Dear Fellow South African,

On this past Saturday, 27 April 2024, South Africa celebrated the 30th anniversary of the country’s first democratic elections. It was the day that changed our country forever.

It was the day on which the country turned its back on apartheid. Beyond the great wrong that was apartheid, it was a system designed to deny people their dignity.

This national humiliation and degradation ranged from bureaucratic pettiness like whites-only benches, restaurants and beaches, to the brute force that saw families torn apart and forcibly moved from their houses and land. People were tortured, imprisoned, exiled and killed. The so-called solution of ‘separate development’ resulted in nothing but underdevelopment for the country’s majority

As President Nelson Mandela once said, in the system of apartheid, both the oppressed and the oppressor alike are robbed of their humanity.

That is why the task of national reconciliation we embarked on in 1994 was as much about liberating white South Africans from the shackles of prejudice and fear as it was about freeing black South Africans from the indignity of apartheid.

As we continuously strive towards nationhood, it is critical that all South Africans, be they white, black, Indian and coloured, remain part of this journey.

This becomes all the more important at times of difficulty, when there is a temptation to retreat into laagers of ethnicity and race. For the sake of national unity, we should resist this temptation. We should acknowledge feelings of marginalisation and address them.

The democratic breakthrough of 1994 began the restoration of the dignity of black South Africans that had been denied and systematically eroded, first by colonialism then by apartheid.

Despite the many challenges our country continues to experience, not least of all the crisis of unemployment, South Africans are pioneering, resourceful and resilient, often in the face of great odds.

What always strikes me during my interaction with young South African men and women born into democracy is the confidence they exude, secure in the knowledge that their dignity is both respected and protected.

Democracy’s children are self-assured about their human rights, in their citizenship, of their role and place in society, and of their own potential.

During apartheid, Bantu education was served up to the country’s black majority as a reminder that there was no place for them ‘above the level of certain forms of labour’. In South Africa today, equal access to quality education has enabled black children to become CEOs of companies, professors, engineers and fighter pilots.
Young South Africans, our nation’s future, are making their mark in the workplace, in arts, culture and music, in academia, in the high-growth tech and IT sectors, and in serving their communities.

They are also politically astute and civically engaged. Some 77 percent of new voters registered in preparation for the forthcoming election are young people under the age of 29.

At times of difficulty in the life of our nation, same have found themselves tempted to question whether life has really been better under democracy. For all who experienced apartheid, there can be no doubt that democracy has restored the dignity of every South African.

Each time I meet with the many young people born into a free South Africa, when I look at the vast, profound, transformative change this country has undergone over the past thirty years, I feel a profound sense of gratitude.

I am grateful that they will never have to endure the humility and indignity of previous generations, of being forced to sit on separate park benches, dispossessed of their land, denied opportunities for advancement and of being pariahs in the land of their birth.

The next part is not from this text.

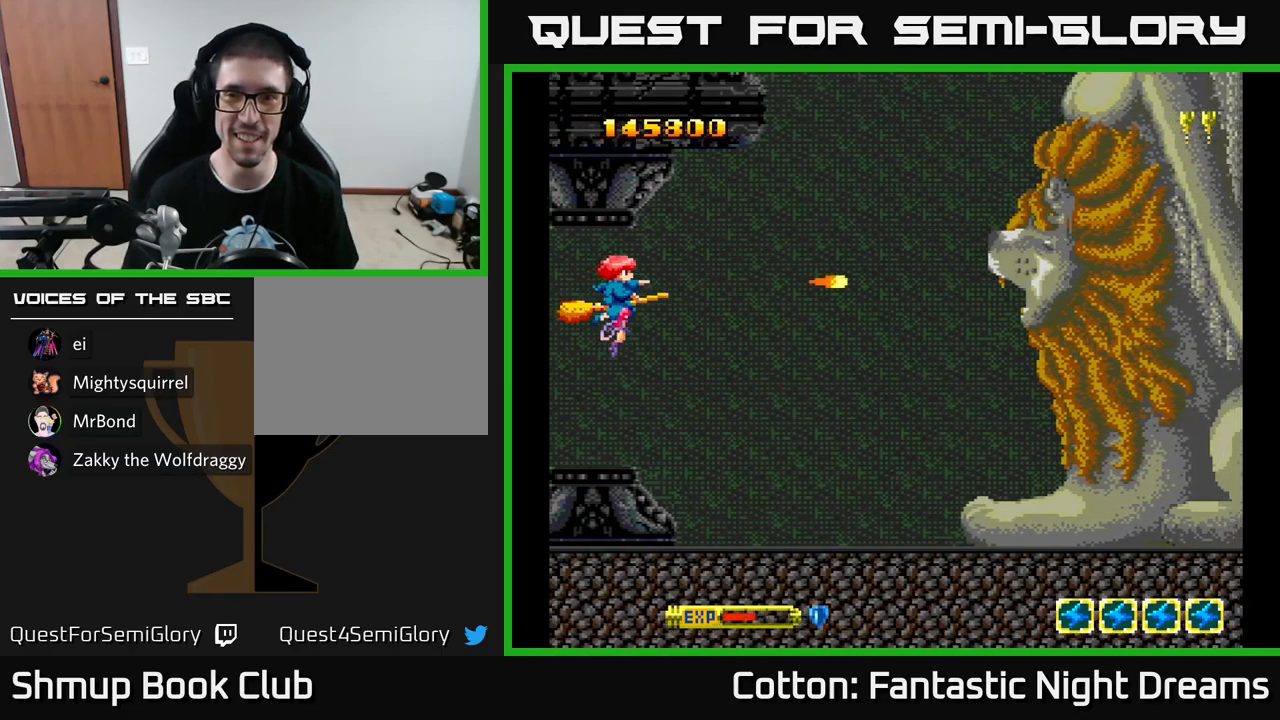
{"buttons": ["Y"], "left_stick": "center", "right_stick": "center", "events": []}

In this Freedom Month, when we collectively reflect on how far we have come in building a new nation, we know that we are not as far as we had hoped to be. While we have done much to undo the devastating legacy of apartheid, we have confronted other challenges, both from beyond our borders, such as the global financial crisis, and here at home.

In recent years, as we sought to recover from more than a decade of low growth and the era of state capture, our progress was interrupted by the COVID-19 pandemic, which led to the loss of more than 100,000 lives in our country and caused the greatest contraction of our economy in decades. The public unrest in July 2021 and the catastrophic floods in parts of the country the following year led to further loss of life and destruction of property and infrastructure.

While these events severely hampered our collective efforts to rebuild the country, they also showed the resilience of the South African people. Despite these great difficulties, we have persevered with the task of reform and recovery, to grow an inclusive economy and create jobs.

We have continued to work together to overcome the crises of unemployment, poverty, inequality and underdevelopment. These challenges impact on the lives of millions of people and undermine the dignity that we have worked throughout our democracy to restore.

And yet we maintain our resolve to move forward with optimism. We have come a long, long way. And we are determined to go further to achieve the free, just and equal South Africa for which millions voted on Freedom Day 30 years ago.